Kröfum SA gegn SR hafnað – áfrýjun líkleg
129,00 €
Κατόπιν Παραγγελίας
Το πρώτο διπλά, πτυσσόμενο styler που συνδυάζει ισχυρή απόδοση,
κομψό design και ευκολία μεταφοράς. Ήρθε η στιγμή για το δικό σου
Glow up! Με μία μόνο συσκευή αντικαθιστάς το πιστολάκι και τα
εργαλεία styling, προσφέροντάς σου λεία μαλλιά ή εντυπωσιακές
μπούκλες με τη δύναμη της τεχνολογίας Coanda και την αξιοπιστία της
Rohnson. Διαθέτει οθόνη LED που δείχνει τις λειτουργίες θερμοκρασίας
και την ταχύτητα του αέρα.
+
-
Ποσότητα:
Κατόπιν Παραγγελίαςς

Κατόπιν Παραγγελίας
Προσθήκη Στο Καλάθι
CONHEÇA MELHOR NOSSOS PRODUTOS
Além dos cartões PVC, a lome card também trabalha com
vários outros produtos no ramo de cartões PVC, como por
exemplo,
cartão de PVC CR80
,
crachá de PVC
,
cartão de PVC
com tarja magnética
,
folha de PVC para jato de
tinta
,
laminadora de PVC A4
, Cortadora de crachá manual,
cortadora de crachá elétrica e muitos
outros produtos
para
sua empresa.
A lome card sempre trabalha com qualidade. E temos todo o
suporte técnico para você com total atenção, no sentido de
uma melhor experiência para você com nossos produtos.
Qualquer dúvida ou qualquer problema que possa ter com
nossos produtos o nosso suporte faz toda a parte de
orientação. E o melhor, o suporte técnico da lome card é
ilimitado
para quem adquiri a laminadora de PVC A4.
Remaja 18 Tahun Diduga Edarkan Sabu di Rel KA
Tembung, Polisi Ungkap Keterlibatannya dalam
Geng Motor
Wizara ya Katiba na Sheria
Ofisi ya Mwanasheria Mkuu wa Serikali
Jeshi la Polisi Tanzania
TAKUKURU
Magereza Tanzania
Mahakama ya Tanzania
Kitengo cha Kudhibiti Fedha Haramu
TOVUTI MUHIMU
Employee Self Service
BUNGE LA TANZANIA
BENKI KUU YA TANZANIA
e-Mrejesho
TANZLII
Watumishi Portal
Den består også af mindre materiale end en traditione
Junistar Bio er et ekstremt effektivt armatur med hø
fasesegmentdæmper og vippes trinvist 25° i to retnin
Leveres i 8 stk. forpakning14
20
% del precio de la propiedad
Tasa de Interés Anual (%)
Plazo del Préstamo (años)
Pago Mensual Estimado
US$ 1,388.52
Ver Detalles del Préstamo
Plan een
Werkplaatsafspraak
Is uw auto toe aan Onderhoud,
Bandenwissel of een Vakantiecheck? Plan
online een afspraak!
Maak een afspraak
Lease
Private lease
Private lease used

● **Exercise requirements**: Return the listing exactly as it was given to you, with every line intact.

● **Result below**:
Kröfum SA gegn SR hafnað – áfrýjun líkleg
129,00 €
Κατόπιν Παραγγελίας
Το πρώτο διπλά, πτυσσόμενο styler που συνδυάζει ισχυρή απόδοση,
κομψό design και ευκολία μεταφοράς. Ήρθε η στιγμή για το δικό σου
Glow up! Με μία μόνο συσκευή αντικαθιστάς το πιστολάκι και τα
εργαλεία styling, προσφέροντάς σου λεία μαλλιά ή εντυπωσιακές
μπούκλες με τη δύναμη της τεχνολογίας Coanda και την αξιοπιστία της
Rohnson. Διαθέτει οθόνη LED που δείχνει τις λειτουργίες θερμοκρασίας
και την ταχύτητα του αέρα.
+
-
Ποσότητα:
Κατόπιν Παραγγελίαςς

Κατόπιν Παραγγελίας
Προσθήκη Στο Καλάθι
CONHEÇA MELHOR NOSSOS PRODUTOS
Além dos cartões PVC, a lome card também trabalha com
vários outros produtos no ramo de cartões PVC, como por
exemplo,
cartão de PVC CR80
,
crachá de PVC
,
cartão de PVC
com tarja magnética
,
folha de PVC para jato de
tinta
,
laminadora de PVC A4
, Cortadora de crachá manual,
cortadora de crachá elétrica e muitos
outros produtos
para
sua empresa.
A lome card sempre trabalha com qualidade. E temos todo o
suporte técnico para você com total atenção, no sentido de
uma melhor experiência para você com nossos produtos.
Qualquer dúvida ou qualquer problema que possa ter com
nossos produtos o nosso suporte faz toda a parte de
orientação. E o melhor, o suporte técnico da lome card é
ilimitado
para quem adquiri a laminadora de PVC A4.
Remaja 18 Tahun Diduga Edarkan Sabu di Rel KA
Tembung, Polisi Ungkap Keterlibatannya dalam
Geng Motor
Wizara ya Katiba na Sheria
Ofisi ya Mwanasheria Mkuu wa Serikali
Jeshi la Polisi Tanzania
TAKUKURU
Magereza Tanzania
Mahakama ya Tanzania
Kitengo cha Kudhibiti Fedha Haramu
TOVUTI MUHIMU
Employee Self Service
BUNGE LA TANZANIA
BENKI KUU YA TANZANIA
e-Mrejesho
TANZLII
Watumishi Portal
Den består også af mindre materiale end en traditione
Junistar Bio er et ekstremt effektivt armatur med hø
fasesegmentdæmper og vippes trinvist 25° i to retnin
Leveres i 8 stk. forpakning14
20
% del precio de la propiedad
Tasa de Interés Anual (%)
Plazo del Préstamo (años)
Pago Mensual Estimado
US$ 1,388.52
Ver Detalles del Préstamo
Plan een
Werkplaatsafspraak
Is uw auto toe aan Onderhoud,
Bandenwissel of een Vakantiecheck? Plan
online een afspraak!
Maak een afspraak
Lease
Private lease
Private lease used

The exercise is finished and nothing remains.